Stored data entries

□ □ □ □

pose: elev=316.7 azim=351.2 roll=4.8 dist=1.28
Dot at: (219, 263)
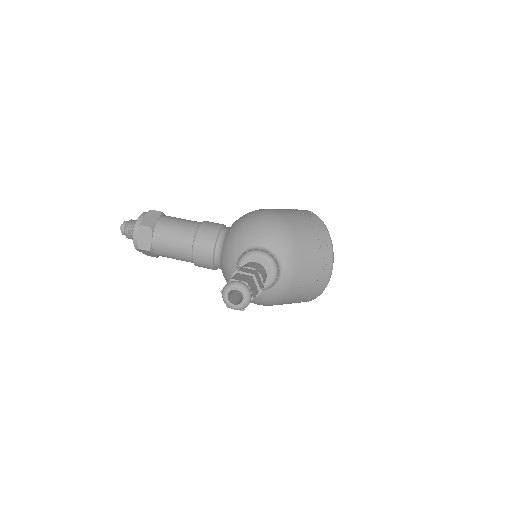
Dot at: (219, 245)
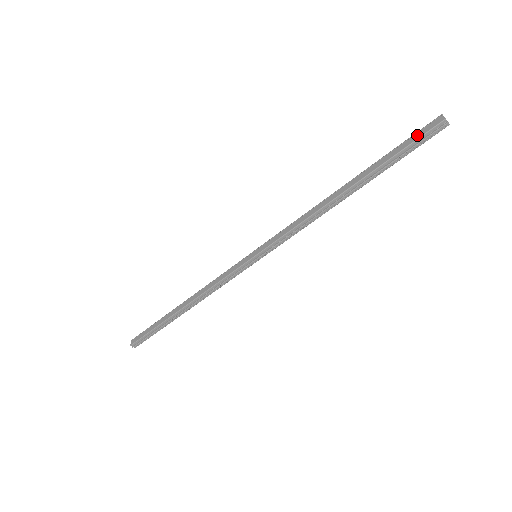
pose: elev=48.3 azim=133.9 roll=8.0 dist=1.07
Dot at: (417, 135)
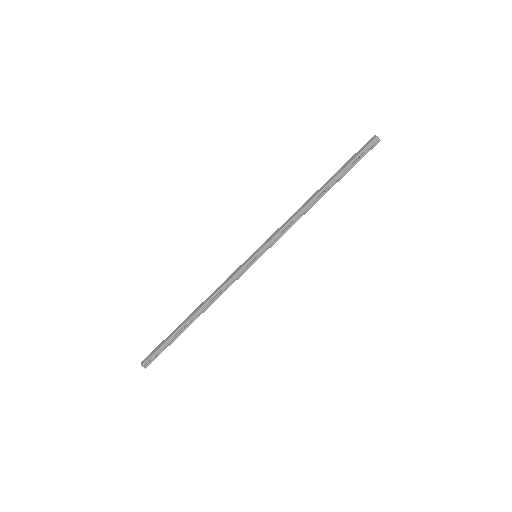
Dot at: (361, 149)
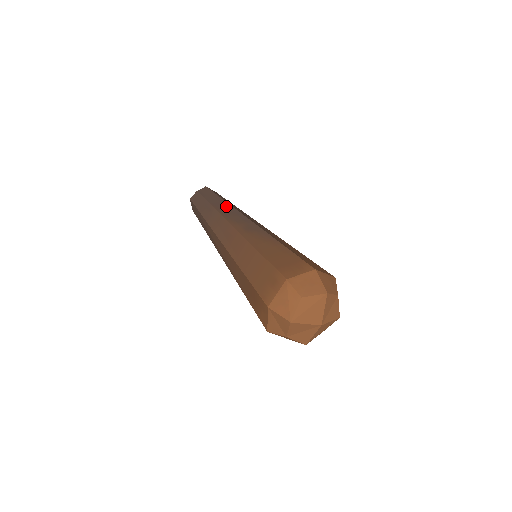
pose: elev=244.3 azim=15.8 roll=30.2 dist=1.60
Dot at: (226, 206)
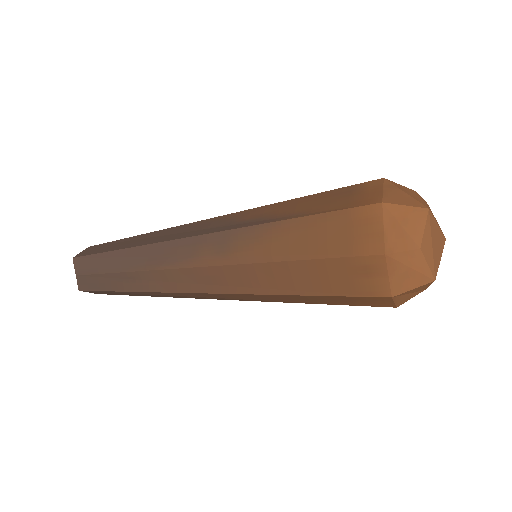
Dot at: (143, 253)
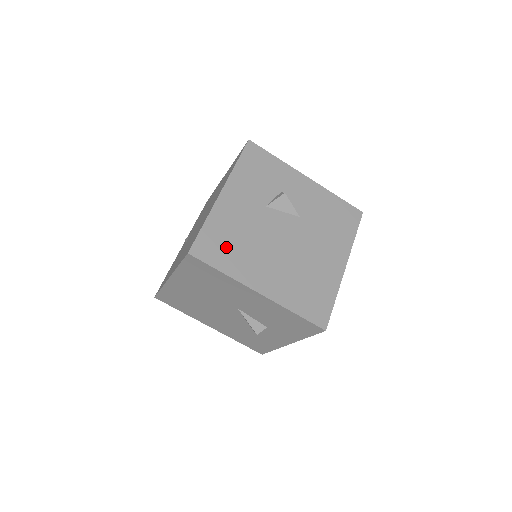
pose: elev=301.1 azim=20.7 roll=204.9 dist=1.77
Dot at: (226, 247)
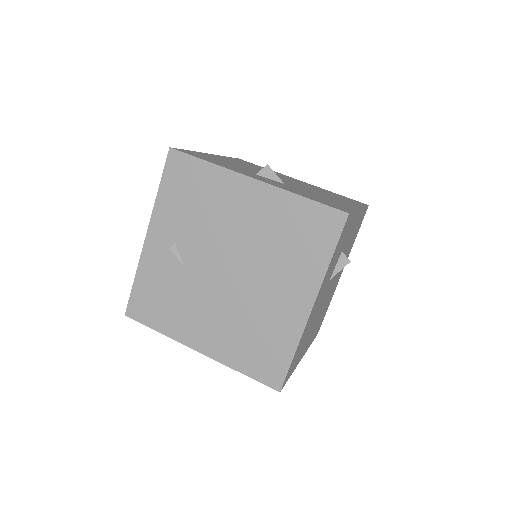
Dot at: (299, 353)
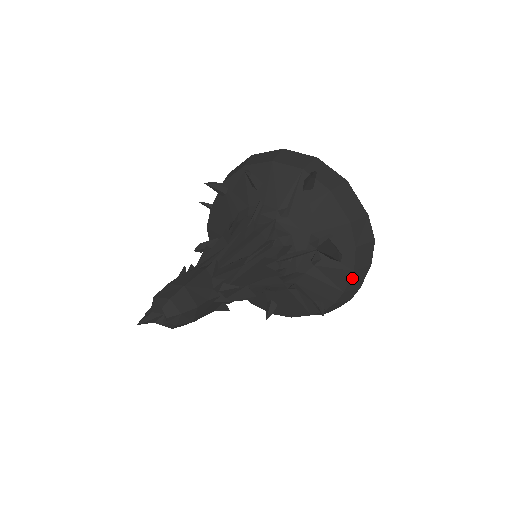
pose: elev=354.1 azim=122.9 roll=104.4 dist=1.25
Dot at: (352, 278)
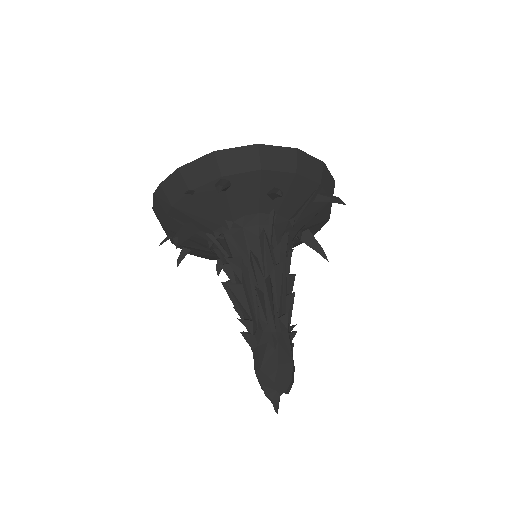
Dot at: occluded
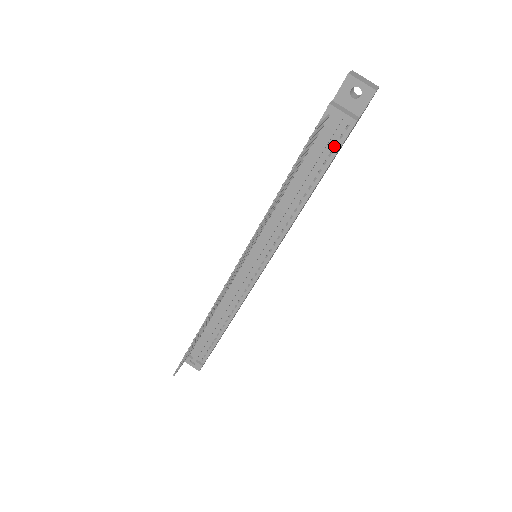
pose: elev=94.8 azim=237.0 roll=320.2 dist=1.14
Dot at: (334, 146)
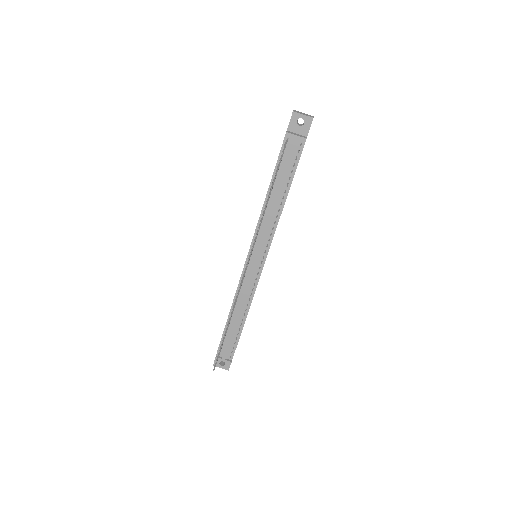
Dot at: (295, 159)
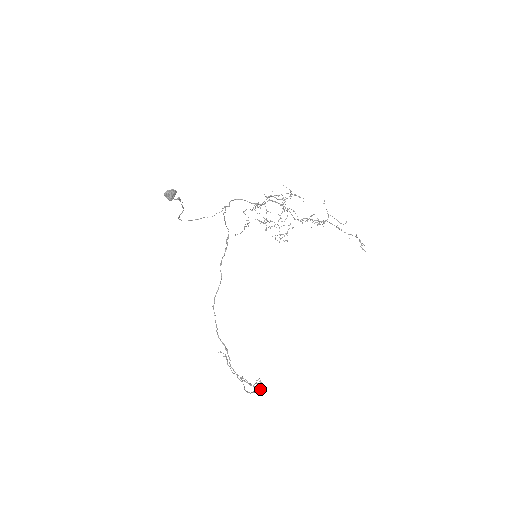
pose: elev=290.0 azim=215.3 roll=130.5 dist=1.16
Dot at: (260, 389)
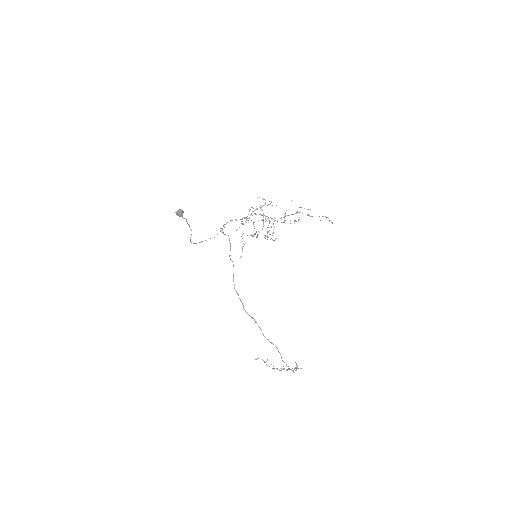
Dot at: (298, 368)
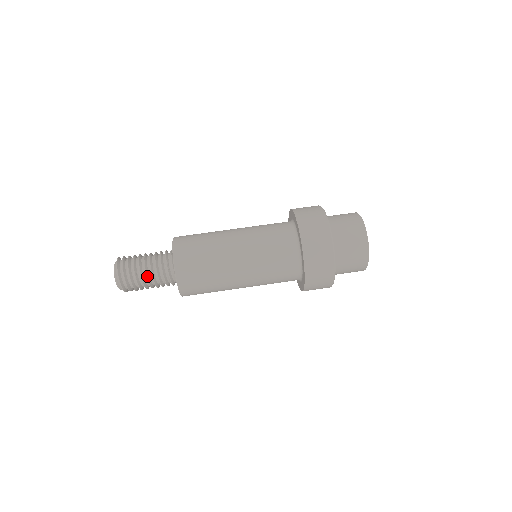
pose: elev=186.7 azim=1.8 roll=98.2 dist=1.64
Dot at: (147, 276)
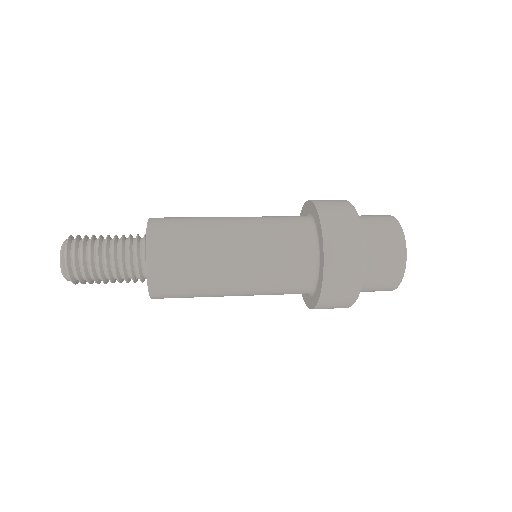
Dot at: (107, 244)
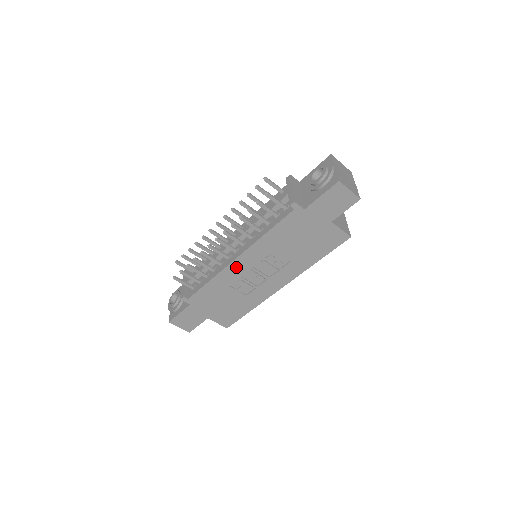
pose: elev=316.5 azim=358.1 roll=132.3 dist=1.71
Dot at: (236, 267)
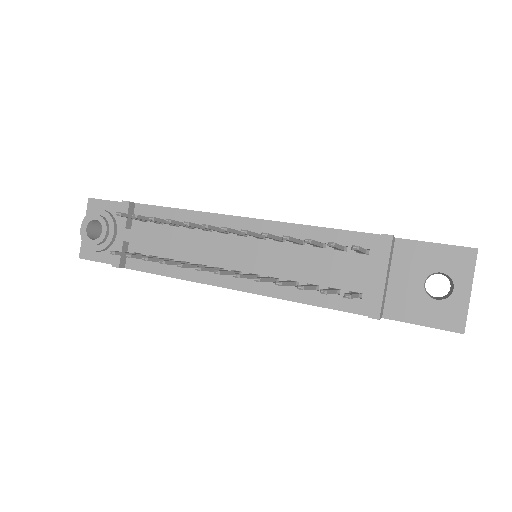
Dot at: occluded
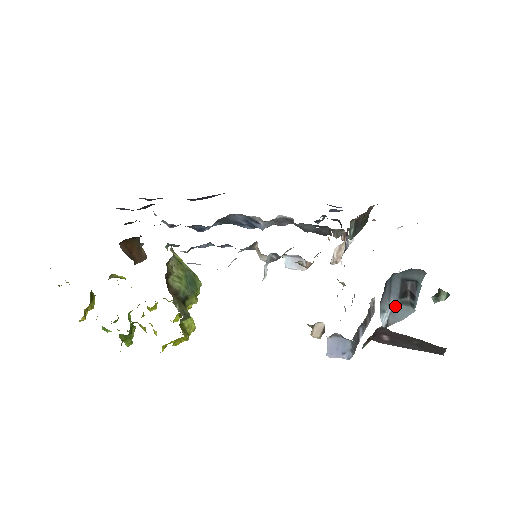
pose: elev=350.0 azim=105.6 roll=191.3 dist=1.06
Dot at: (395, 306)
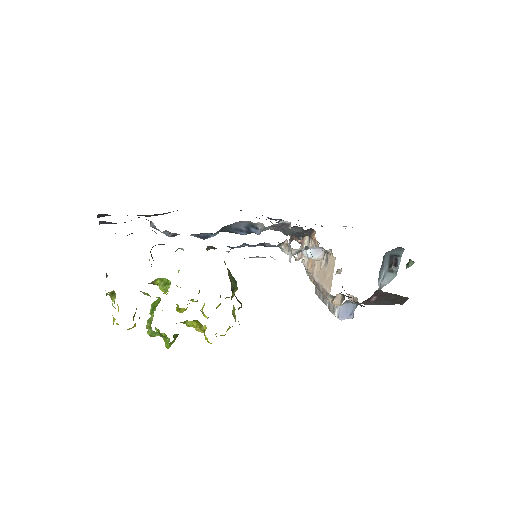
Dot at: (385, 274)
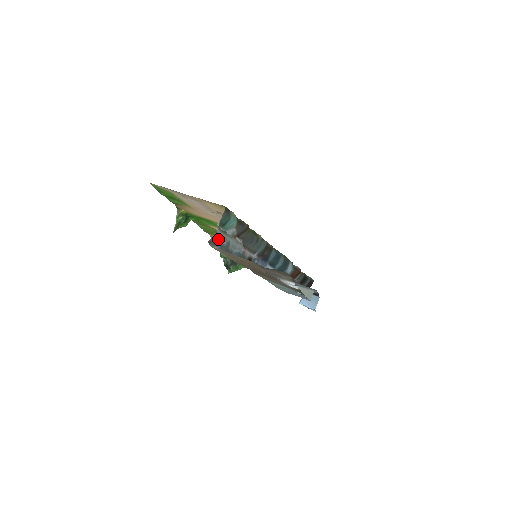
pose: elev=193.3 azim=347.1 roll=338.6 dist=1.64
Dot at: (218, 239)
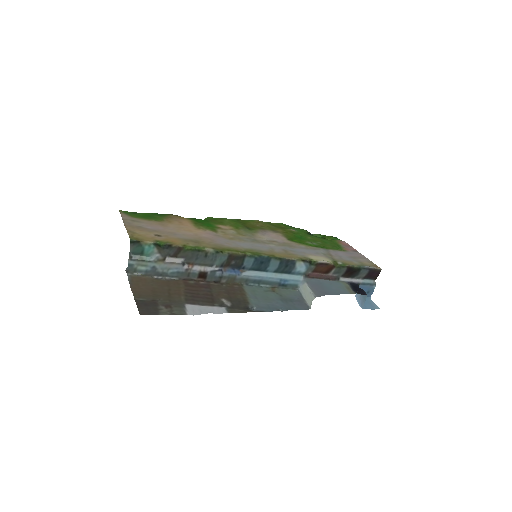
Dot at: (136, 267)
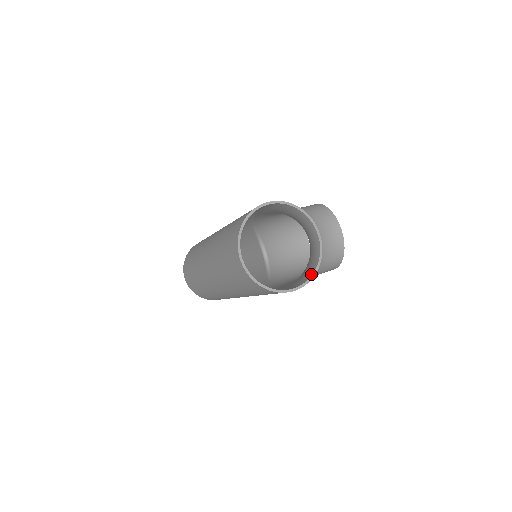
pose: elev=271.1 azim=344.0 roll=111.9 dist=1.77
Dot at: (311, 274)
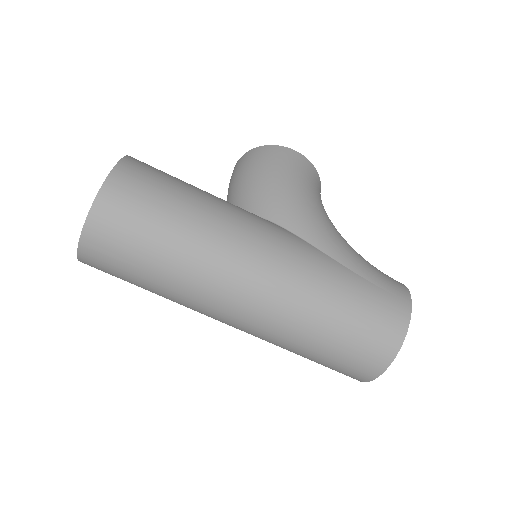
Dot at: occluded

□ □ □ □

— What the task asks —
Reproduce the records from the beginning through the line containing "Dot at: (143, 253)", keeping both ends and the requests, but raise every coordinate in the answers by 61. Leave the pictures out.

— Task solution —
pose: elev=316.7 azim=351.2 roll=4.8 dist=1.28
Dot at: (219, 263)
Dot at: (280, 306)
pose: elev=48.3 azim=133.9 roll=8.0 dist=1.07
Dot at: (417, 135)
Dot at: (422, 210)
pose: elev=244.3 azim=15.8 roll=30.2 dist=1.60
Dot at: (226, 206)
Dot at: (204, 314)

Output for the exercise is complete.